SMC collaborating with Dogwood Fine Arts Festival

Published 7:19 am Friday, April 4, 2014

Beauty matters.

That’s the essence of Southwestern Michigan College Professor Emeritus David Baker’s April 2 presentation.

Megan Collins of Dowagiac, graduating in May from SMC’s graphic design program, accompanied Baker to Dowagiac Area History Museum.

For an internship, she worked with the city and Dogwood Fine Arts Festival to create an interactive link detailing 15 sculptures, eight sculptors, walking tour maps, YouTube videos, Facebook and Quick Response (QR) code.

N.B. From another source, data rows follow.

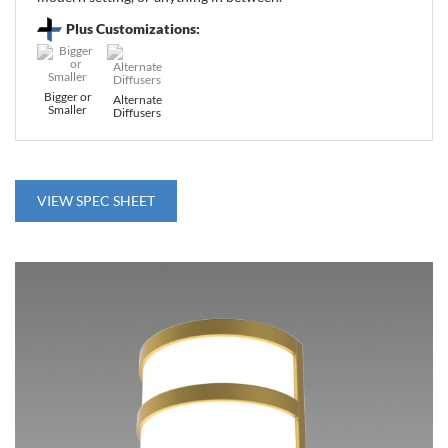
Plus Customizations:
Bigger or
Alternate
Smaller
Diffusers
VIEW SPEC SHEET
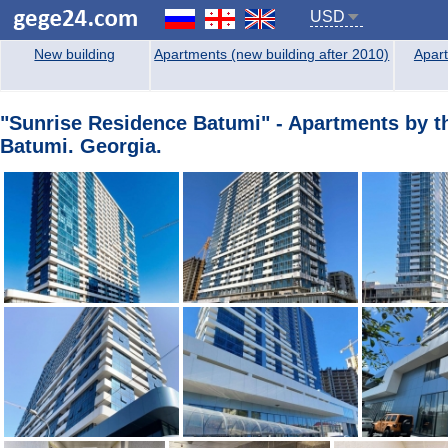
USD
New building
Apartments (new building after 2010)
Apart
"Sunrise Residence Batumi" - Apartments by the
Batumi. Georgia.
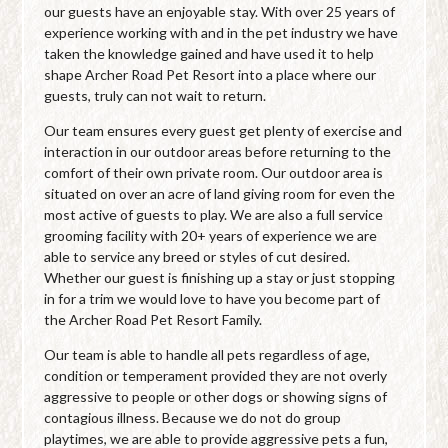
our guests have an enjoyable stay. With over 25 years of
experience working with and in the pet industry we have
taken the knowledge gained and have used it to help
shape Archer Road Pet Resort into a place where our
guests, truly can not wait to return.
Our team ensures every guest get plenty of exercise and
interaction in our outdoor areas before returning to the
comfort of their own private room. Our outdoor area is
situated on over an acre of land giving room for even the
most active of guests to play. We are also a full service
grooming facility with 20+ years of experience we are
able to service any breed or styles of cut desired.
Whether our guest is finishing up a stay or just stopping
in for a trim we would love to have you become part of
the Archer Road Pet Resort Family.
Our team is able to handle all pets regardless of age,
condition or temperament provided they are not overly
aggressive to people or other dogs or showing signs of
contagious illness. Because we do not do group
playtimes, we are able to provide aggressive pets a fun,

The barcode of square black dots arranged on a white background can be read by a smartphone “so you can have this entire thing in your pocket as you walk around town,” said Baker, who has taught art at SMC for 33 years.

Baker serves on Dogwood’s Visual Arts Committee.

He told Tuck Langland, creator of Dance of Creation, Resting Dancer, On with Life in memory of Millie Burling and Solitude for Thelda Mathews, who attended, that the 1995 Farr Park figure remains his favorite.

Dance of Creation “stands on the edge of womanhood, reaching out but holding back, eager but not quite sure. Tiptoes give her gesture more yearning.”

Some consideration was given to making 2012’s Abundant Happiness by Richard Taylor blue instead of yellow fabricated aluminum.

John Mishler’s 2009 Wind Song outside the middle school Performing Arts Center is a 17-foot kinetic mobile.

“When the wind is right, it turns in opposite directions,” Baker said.

Mountain View happens to be the road Nina Akamu lives on in New York, as well as the title of her whimsical 2005 animals stacked outside Dogwood headquarters.

Rosetta’s 2002 Stone Lion is bronze. Its name refers to a Colorado bookstore, not its material.

Her 2009 Cheetahs on the Run Baker considers the best siting because three big cats for African traveler Helen Tremble appear to be racing high-speed trains.

Public art “is not a game for the faint of heart,” Baker said. “When you take something that hits close to your soul and hang it out to let everyone take a shot, you open yourself to all sorts of naysayers and nitpickers. Our collection was given to us, funded entirely by private donations.

“Dowagiac’s public sculptures say we are a community that believes in beauty, imagination and aspires to be all we should. Our public sculptures tell the world the definition of Dowagiac is not limited to our Potawatomi heritage, Round Oak stoves, the college, the football team or dance. Direct encounters with art are the right and responsibility of all citizens — not just the privileged.”

Virginia Mecklenburg, senior curator of the Smithsonian American Art Museum in Washington, said as Dowagiac, on May 14, 2007, dedicated Bob Guelich’s Dawn Sentinels outside Donald Lyons Health Center, “I don’t know of any other town your size that has a program to acquire sculpture. You probably have more public sculpture per capita than anywhere in the country.”

Despite “sensational” sales, such as Indiana Historical Society auctioning original watercolor drawings by John James Audubon for $3.77 million, “Artists I know aren’t motivated by that,” Baker said. “If you’re a teenage girl writing poetry in your room, you’re an artist.”

Ditto for a guy learning new electric guitar licks or the woman combing fabric store swatches for her granddaughter’s quilt.

Baker defines art as “skilled original work that arouses an aesthetic response.”

A J.D. Salinger story states, ‘I cannot think of a single reason not to be an artist, other than you’re going to constantly be slightly unhappy” because “perfection is an elusive goal.”

“Without beauty in our lives,” Baker said, “we become a race of automatons groveling for money and power. Creativity, imagination and innovation, which we prize, are best taught through the arts.”

He recalled a “60 Minutes” interview with a Japanese education minister. Japan’s student scores exceeded America’s, but “your system produced 64 Nobel Prizes, ours one.”

“That’s worth remembering when anyone talks about eliminating art from schools,” Baker said. “Art serves as a refuge to nurse our wounds and soothe our souls after the chaos of the world. Powerful art inspires us to live in a world of conviction. Challenging art makes us wrestle with ideas and keeps us from falling into intellectual sloth.”

Baker highlighted the Soldiers and Sailors Vermont granite monument removed from City Hall to Burke Park in 1995.

It cost $6,000 in 1908 — $157,000 today.

Local resident Isaac Rutherford designed it.

Ten thousand people attended its dedication, with 108 Civil War veterans marching in a parade.

Keynote speaker William Alden Smith, a Dowagiac native, as a U.S. Senator presided over hearings on the April 15, 1912, Titanic sinking.